> QUOTED PASSAGE:
*** Begin section ***
In his series of lectures, How Great Science Fiction Works, Gary K. Wolfe named the problem after Stapledon and described the problem this way:
…for all these mind-blowing vistas of deep space and deep time Stapledon invites us to ponder, how do you make a human-scaled story out of this with fully drawn characters and emotional reactions that a reader can relate to in some sort of traditional novelistic fashion?[ref]My own transcription of one of his lectures from The Great Courses[/ref]
Now, here’s the thing: this is not just a problem for science fiction.
Human beings live and breathe stories and narratives. Narratives, fundamentally, are the way we understand the universe around us. When we come to the biggest and most important questions of all—things like, What is the meaning of life? or What is truly good?—we frame our answers in terms of stories. The Gospel, what we call the Plan of Salvation, is delivered in terms of a story. It has a beginning, a middle, and an end. It has heroes and villains. It has a climax and a resolution. And it also has a really, really large scope.
So if we want to understand the gospel narrative—if we want to grasp the Plan of Salvation—then we actually end up confronting the Stapledon Problem in our own scriptures.
*** End section ***
(Collected data entries)
*** Begin section ***
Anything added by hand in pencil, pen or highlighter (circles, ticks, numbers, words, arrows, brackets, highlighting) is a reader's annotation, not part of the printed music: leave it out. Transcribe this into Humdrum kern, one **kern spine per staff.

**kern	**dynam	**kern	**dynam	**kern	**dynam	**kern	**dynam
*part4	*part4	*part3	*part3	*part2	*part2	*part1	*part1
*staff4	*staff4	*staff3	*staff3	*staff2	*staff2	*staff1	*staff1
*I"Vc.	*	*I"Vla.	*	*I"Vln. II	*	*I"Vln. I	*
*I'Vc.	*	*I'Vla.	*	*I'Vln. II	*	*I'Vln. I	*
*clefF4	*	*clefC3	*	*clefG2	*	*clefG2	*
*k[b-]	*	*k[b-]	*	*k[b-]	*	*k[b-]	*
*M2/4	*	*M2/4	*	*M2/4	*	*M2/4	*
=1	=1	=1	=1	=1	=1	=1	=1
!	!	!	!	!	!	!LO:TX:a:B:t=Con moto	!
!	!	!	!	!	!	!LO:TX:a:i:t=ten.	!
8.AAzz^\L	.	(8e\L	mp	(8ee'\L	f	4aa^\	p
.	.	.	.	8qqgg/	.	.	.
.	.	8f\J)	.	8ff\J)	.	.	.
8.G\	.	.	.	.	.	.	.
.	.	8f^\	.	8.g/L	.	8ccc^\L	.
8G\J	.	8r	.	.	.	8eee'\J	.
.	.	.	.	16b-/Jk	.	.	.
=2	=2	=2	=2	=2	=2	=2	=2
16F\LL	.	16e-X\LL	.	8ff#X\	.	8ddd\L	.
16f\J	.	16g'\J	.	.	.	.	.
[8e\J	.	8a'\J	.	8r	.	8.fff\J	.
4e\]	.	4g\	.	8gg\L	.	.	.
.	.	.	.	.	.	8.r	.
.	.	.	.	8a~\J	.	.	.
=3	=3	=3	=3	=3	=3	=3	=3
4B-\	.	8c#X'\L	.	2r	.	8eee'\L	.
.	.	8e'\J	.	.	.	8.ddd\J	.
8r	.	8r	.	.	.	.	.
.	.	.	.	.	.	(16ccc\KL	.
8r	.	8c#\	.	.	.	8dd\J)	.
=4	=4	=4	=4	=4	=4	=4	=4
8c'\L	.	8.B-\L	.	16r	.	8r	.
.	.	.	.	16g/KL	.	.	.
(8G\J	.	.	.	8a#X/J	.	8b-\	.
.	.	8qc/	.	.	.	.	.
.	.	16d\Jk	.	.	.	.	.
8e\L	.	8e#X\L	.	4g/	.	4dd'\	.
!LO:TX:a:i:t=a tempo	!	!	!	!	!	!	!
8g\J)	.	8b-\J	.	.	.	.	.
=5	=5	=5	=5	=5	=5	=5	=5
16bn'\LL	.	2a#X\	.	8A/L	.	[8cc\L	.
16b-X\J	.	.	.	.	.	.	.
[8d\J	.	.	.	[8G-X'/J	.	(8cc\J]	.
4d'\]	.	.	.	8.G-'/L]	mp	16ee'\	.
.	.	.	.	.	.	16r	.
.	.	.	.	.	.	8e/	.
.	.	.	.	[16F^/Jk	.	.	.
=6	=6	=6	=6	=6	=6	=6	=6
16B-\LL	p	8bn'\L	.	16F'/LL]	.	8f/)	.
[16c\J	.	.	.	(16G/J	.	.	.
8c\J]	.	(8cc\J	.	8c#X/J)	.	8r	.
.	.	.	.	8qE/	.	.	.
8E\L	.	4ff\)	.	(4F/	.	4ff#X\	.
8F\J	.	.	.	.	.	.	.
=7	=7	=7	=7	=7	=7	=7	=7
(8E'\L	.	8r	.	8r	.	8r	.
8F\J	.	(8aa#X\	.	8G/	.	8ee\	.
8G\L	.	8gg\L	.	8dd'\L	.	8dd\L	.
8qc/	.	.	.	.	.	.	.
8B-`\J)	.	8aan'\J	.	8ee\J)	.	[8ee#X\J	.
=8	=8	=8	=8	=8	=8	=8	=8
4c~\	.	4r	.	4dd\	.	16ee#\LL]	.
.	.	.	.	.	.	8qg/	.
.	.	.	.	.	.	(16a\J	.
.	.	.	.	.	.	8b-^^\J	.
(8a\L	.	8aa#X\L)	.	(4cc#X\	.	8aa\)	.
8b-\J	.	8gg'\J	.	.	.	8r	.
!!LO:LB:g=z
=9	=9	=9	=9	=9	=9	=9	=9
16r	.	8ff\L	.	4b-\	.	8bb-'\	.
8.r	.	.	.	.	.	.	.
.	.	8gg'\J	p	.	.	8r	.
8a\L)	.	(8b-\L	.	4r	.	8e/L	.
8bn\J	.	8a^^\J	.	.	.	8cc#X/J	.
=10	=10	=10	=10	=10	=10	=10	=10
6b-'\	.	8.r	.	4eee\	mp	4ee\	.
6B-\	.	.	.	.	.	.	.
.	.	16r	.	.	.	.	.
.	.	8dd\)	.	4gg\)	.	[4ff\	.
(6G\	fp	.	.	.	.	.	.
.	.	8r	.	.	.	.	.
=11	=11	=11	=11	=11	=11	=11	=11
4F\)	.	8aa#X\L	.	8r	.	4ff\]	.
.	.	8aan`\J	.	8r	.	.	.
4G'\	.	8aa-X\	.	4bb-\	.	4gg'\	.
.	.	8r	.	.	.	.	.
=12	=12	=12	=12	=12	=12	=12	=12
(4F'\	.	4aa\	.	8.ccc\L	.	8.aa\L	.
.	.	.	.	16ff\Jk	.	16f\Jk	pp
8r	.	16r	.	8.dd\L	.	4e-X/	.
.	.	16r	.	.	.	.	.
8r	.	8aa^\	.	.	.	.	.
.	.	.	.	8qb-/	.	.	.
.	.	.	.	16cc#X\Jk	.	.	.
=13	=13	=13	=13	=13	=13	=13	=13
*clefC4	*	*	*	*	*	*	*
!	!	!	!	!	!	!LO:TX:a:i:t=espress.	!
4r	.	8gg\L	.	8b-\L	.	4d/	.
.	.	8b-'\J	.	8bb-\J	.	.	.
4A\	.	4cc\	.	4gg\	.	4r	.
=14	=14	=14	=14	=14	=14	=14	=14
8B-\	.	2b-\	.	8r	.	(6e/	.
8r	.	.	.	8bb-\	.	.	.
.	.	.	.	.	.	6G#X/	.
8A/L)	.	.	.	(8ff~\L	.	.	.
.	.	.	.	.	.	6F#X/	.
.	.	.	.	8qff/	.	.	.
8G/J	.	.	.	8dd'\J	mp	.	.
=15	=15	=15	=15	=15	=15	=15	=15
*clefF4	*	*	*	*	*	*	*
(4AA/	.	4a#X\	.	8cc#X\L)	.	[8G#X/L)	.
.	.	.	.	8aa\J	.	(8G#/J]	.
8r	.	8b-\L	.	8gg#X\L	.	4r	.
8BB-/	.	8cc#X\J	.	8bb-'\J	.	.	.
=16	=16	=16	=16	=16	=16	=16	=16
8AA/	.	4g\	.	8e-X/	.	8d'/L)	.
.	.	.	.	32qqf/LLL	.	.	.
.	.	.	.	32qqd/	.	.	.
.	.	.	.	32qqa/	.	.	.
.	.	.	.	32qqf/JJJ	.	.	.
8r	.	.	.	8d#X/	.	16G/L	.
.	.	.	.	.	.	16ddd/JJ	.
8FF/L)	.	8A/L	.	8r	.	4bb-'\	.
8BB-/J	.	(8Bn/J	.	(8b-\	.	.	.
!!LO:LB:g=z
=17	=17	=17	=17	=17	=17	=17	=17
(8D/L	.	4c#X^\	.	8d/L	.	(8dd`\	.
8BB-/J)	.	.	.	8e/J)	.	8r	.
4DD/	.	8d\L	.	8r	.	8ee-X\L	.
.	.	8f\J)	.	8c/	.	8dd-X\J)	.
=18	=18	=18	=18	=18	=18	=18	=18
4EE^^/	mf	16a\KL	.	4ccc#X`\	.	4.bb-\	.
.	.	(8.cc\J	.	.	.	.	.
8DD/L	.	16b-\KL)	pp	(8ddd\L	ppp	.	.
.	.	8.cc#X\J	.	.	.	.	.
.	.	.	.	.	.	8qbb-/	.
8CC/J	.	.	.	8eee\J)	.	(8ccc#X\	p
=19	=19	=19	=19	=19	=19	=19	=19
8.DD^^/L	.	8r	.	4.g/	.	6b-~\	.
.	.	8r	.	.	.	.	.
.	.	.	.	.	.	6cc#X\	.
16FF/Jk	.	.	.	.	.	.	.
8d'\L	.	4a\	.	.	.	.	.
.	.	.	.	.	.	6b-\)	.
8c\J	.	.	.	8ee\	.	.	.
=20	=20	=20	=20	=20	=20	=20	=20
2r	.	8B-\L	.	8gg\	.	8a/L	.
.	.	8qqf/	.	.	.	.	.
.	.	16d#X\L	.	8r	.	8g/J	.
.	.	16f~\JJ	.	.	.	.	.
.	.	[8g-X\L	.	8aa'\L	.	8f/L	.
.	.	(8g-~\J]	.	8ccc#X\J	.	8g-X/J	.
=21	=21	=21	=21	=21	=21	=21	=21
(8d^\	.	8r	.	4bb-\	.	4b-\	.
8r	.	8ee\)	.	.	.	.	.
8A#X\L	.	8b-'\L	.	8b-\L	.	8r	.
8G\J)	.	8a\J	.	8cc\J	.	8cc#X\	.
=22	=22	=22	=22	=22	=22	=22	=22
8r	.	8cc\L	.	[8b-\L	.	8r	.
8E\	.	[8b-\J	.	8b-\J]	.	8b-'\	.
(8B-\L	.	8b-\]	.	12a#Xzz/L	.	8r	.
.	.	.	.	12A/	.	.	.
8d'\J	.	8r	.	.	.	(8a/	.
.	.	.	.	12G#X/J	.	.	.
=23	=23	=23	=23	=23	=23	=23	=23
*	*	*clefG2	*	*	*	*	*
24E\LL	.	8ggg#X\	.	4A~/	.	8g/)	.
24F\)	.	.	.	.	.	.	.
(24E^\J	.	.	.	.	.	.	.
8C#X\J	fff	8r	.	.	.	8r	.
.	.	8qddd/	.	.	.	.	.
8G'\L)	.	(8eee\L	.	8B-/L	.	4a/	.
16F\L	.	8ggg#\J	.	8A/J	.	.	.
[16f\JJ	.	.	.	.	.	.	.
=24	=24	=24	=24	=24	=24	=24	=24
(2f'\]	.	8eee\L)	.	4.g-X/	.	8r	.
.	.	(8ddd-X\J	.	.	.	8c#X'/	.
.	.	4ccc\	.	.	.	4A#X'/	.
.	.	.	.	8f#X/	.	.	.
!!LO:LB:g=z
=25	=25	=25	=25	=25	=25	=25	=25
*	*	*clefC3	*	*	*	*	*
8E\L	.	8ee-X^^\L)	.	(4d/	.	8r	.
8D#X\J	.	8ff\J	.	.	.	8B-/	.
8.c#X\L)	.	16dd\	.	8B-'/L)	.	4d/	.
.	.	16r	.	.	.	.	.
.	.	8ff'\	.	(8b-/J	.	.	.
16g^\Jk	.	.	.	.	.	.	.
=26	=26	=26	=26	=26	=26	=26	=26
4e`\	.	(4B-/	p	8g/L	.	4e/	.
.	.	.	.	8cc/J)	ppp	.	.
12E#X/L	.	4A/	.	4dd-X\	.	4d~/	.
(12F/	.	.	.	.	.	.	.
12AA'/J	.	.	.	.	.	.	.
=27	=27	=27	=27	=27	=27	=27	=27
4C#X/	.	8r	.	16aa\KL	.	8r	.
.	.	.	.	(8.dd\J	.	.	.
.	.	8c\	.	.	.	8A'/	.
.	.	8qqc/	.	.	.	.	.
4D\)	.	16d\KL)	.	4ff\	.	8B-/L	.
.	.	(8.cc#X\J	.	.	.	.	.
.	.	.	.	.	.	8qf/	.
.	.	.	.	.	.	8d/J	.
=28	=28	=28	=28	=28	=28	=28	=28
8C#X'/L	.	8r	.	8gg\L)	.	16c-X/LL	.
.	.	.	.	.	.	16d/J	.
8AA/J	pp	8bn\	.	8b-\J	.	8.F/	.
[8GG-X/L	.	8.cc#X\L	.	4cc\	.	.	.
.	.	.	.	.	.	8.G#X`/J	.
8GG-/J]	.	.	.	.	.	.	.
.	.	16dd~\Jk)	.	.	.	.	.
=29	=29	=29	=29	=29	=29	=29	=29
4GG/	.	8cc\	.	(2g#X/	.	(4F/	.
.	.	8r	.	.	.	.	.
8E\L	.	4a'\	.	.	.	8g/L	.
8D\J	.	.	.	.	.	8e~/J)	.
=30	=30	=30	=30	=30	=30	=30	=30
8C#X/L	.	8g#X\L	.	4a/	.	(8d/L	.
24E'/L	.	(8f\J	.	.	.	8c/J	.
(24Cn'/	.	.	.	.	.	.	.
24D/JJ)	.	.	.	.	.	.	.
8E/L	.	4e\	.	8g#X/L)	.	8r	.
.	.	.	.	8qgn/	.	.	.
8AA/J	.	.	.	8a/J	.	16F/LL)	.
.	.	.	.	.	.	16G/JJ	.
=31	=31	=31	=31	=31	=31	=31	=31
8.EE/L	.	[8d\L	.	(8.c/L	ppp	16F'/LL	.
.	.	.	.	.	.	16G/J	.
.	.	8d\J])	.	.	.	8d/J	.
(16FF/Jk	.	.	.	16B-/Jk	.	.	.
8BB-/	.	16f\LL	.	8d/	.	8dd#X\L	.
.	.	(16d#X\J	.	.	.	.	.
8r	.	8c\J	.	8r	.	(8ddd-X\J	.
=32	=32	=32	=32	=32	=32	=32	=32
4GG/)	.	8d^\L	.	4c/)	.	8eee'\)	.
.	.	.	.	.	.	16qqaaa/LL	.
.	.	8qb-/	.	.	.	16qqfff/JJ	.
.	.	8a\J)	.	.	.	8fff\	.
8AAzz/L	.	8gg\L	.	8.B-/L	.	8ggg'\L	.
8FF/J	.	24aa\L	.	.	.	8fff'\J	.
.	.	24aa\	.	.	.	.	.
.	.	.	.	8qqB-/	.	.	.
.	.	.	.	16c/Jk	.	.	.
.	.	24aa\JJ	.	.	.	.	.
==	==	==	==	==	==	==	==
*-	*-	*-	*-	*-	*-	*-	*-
*** End section ***
> WHAT TO DO:
1) In the text on the Stapledon Problem, who named the problem after Stapledon?
2) Rewrite the text on the Stapledon Problem from "Human beings live" up to and including "our own scriptures.", changing "villains" to "antagonists".

> YOUR WRITTEN ANSWERS:
1) Gary K. Wolfe named it, in his lecture series How Great Science Fiction Works.

2)
Human beings live and breathe stories and narratives. Narratives, fundamentally, are the way we understand the universe around us. When we come to the biggest and most important questions of all—things like, What is the meaning of life? or What is truly good?—we frame our answers in terms of stories. The Gospel, what we call the Plan of Salvation, is delivered in terms of a story. It has a beginning, a middle, and an end. It has heroes and antagonists. It has a climax and a resolution. And it also has a really, really large scope.
So if we want to understand the gospel narrative—if we want to grasp the Plan of Salvation—then we actually end up confronting the Stapledon Problem in our own scriptures.